My stomach drops. “Does it really have to be so soon?”

“No point in waiting.” He leans forward, bracing his elbows on his knees.

“The sooner I present the evidence, the sooner they release the hold on my inheritance. My grandmother’s been getting more aggressive about the timeline—my mother called twice this week asking for updates on the mystery omega I told them I was seeing.

” He makes air quotes around the words with his fingers.

“They need something concrete, and now we have it. Medical documentation, an ultrasound image, a confirmed pregnancy from a licensed clinic. That’s as concrete as it gets. ”

I shift on the couch, dislodging Machete slightly, and she grumbles before resettling her head on my belly. “And they’re going to see my name on the medical records.”

“Yes.” Hyunwoo’s expression doesn’t change. “The clinic listed you as the carrying parent. That’s standard—they can’t leave it blank.”

I stare at him. Hyunwoo’s grandmother, with her sharp eyes and her army of lawyers and her decades of running a billion-won empire, is going to look at those records and see my name.

Sung Yugyeom. She’s going to know that her precious Seo heir—the baby she’s been demanding, the continuation of her bloodline, the key to the family’s future—is growing inside me.

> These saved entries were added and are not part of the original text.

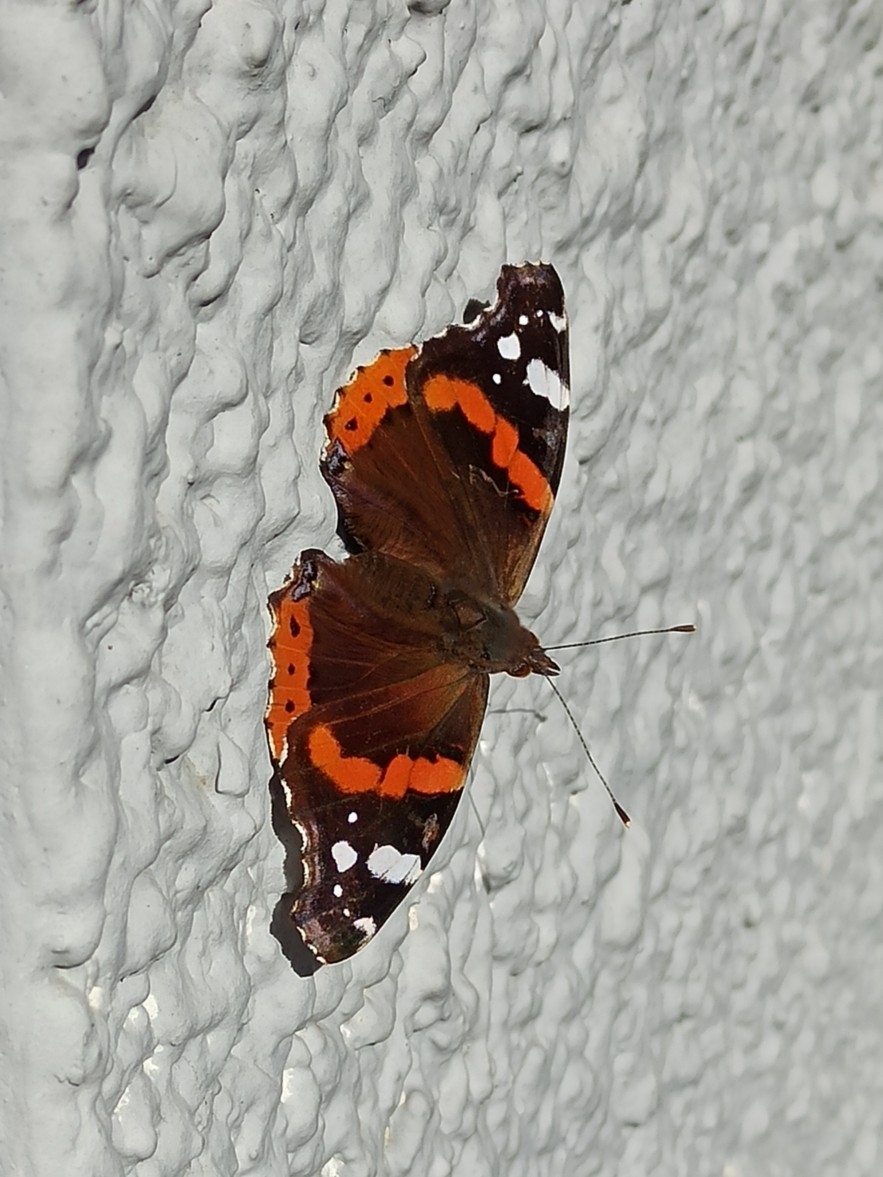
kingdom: Animalia
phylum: Arthropoda
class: Insecta
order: Lepidoptera
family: Nymphalidae
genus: Vanessa
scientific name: Vanessa atalanta
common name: Red admiral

I rub my face with both hands and let out a long breath through my fingers.

“You need to make sure they keep it confidential,” I say, dropping my hands and looking at Hyunwoo directly. I hold his gaze and don’t let go. “Hyunwoo. I’m serious. My parents cannot find out about this. Under any circumstance. None.”

Hyunwoo opens his mouth, and I cut him off before he can deflect or make light of it.

“I mean it. Promise me. Look me in the eye and promise me right now.”

He holds my gaze. The playfulness drains from his face, sobering, and he nods once.

“I’ll make sure of it. My family has no reason to tell your parents, and I’ll make it explicitly clear that this information stays within the immediate family.

Grandmother, my mother, my father. That’s it.

No staff, no lawyers beyond what’s necessary for the inheritance paperwork, no one else. ”

“Your grandmother’s lawyers are going to know.”